--- start TEXT TO READ ---
# Drawing a Bezier curve to wood.



## planetWayne (3 Jun 2008)

Hi all,
I'm having a thick here, I have a design that I've done in SU (the fence), which I've used a Bezier curves to shape the top of the gate and fence panel, no problems there, but how do I transfer that curve accurately to the wood!?

Cheery
Wayne.


----------



## Slim (3 Jun 2008)

Hi Wayne,

When I was making the legs for the table in my avatar, i printed the curve out at 100% (Which took a bit of trial and error). It printed onto 3 pages of A4. I then cut off the borders, rejoined the curve and spray mounted it on to the leg blank.

The print function in SU is a bit strange. It always wants to centre the image over more pages than it needs to.

Hope this helps.


----------



## wizer (3 Jun 2008)

one way you can do it is overlay a 20mm grid then print it out. Then you can draw a 20mm grid on your workpiece. Transfer dots at intersections along the curve and then join the dots.


----------



## planetWayne (3 Jun 2008)

I did wonder about just trying to print to scale. Just wondered if there was a more 'traditional' way.
--- end TEXT TO READ ---
- _AIM 1_: In the forum thread on transferring a Bezier curve to wood, why does Slim call the print function in SU strange?
- _AIM 2_: According to the Bezier curve thread, how many sheets of A4 did Slim's printed curve take up?
- _AIM 3_: From the Bezier curve thread, extract the passage starting with "# Drawing a" and going on through "to the wood!?".
This data comes from a separate source.
--- start LISTED ENTRIES ---
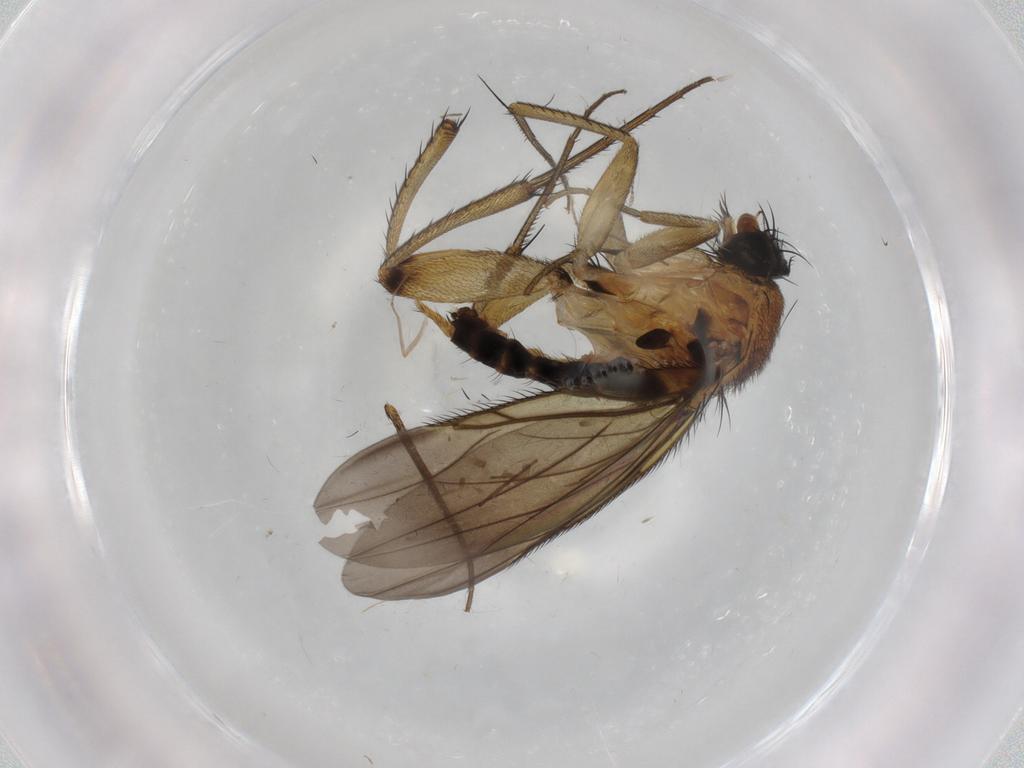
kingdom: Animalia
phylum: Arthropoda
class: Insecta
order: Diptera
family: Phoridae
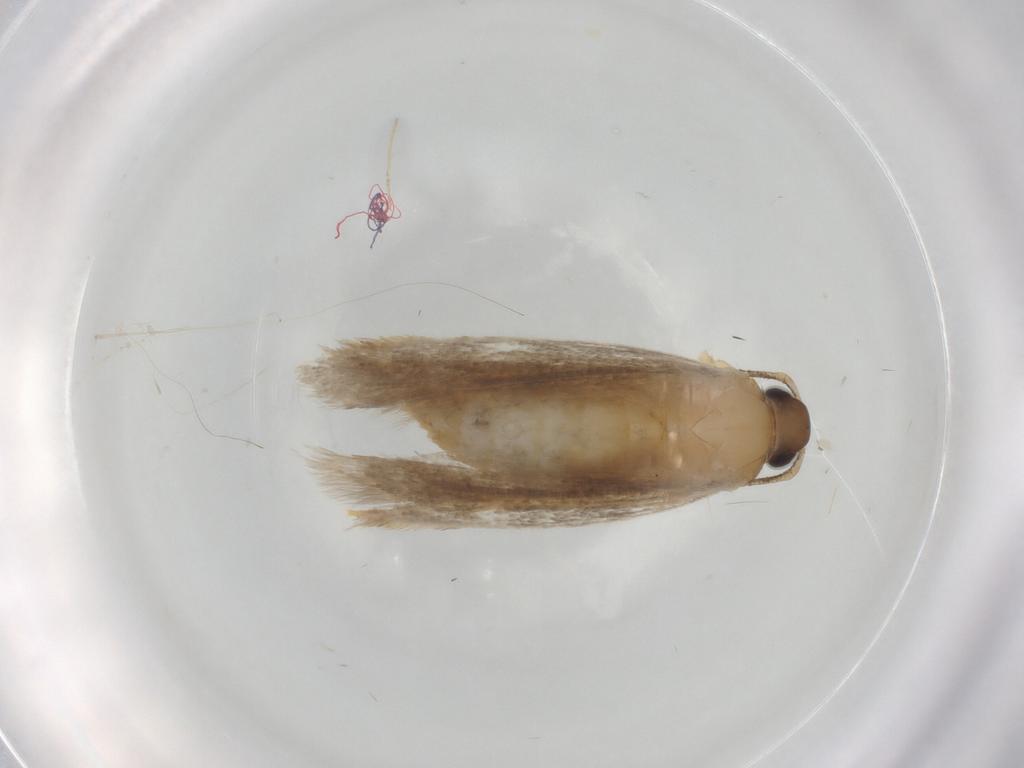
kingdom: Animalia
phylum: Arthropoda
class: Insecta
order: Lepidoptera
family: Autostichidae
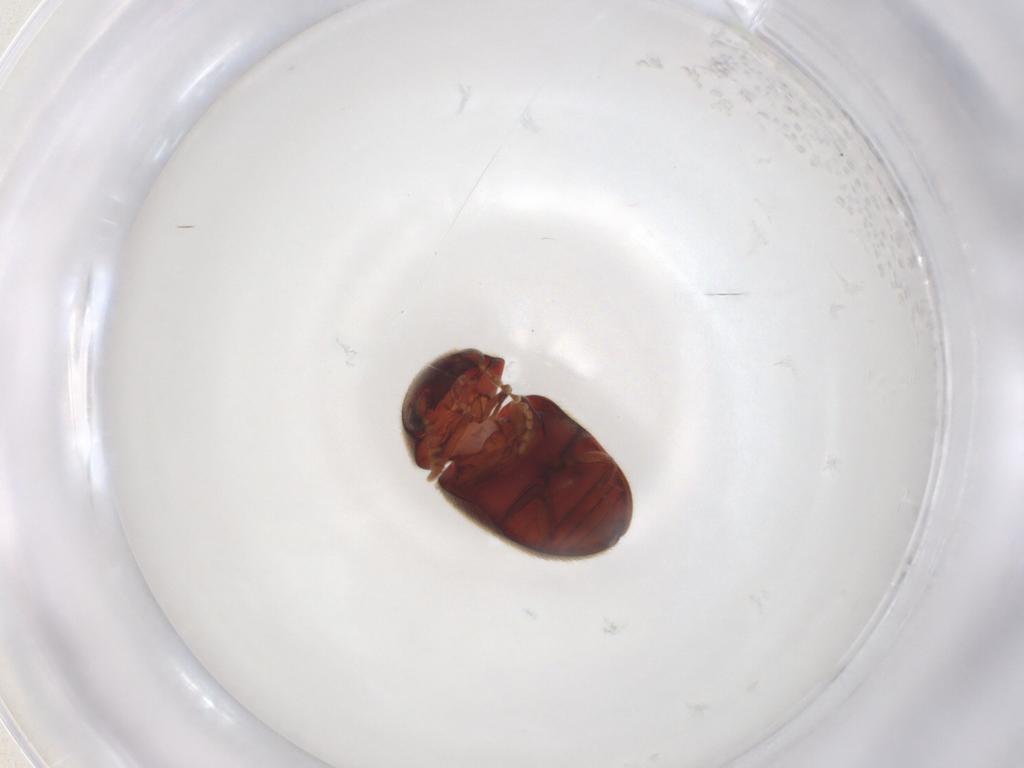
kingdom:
--- end LISTED ENTRIES ---
- _OUTPUT 1_: Slim calls it strange because it always wants to center the image over more pages than it needs to.

- _OUTPUT 2_: Three pages of A4.

- _OUTPUT 3_:
# Drawing a Bezier curve to wood.



## planetWayne (3 Jun 2008)

Hi all,
I'm having a thick here, I have a design that I've done in SU (the fence), which I've used a Bezier curves to shape the top of the gate and fence panel, no problems there, but how do I transfer that curve accurately to the wood!?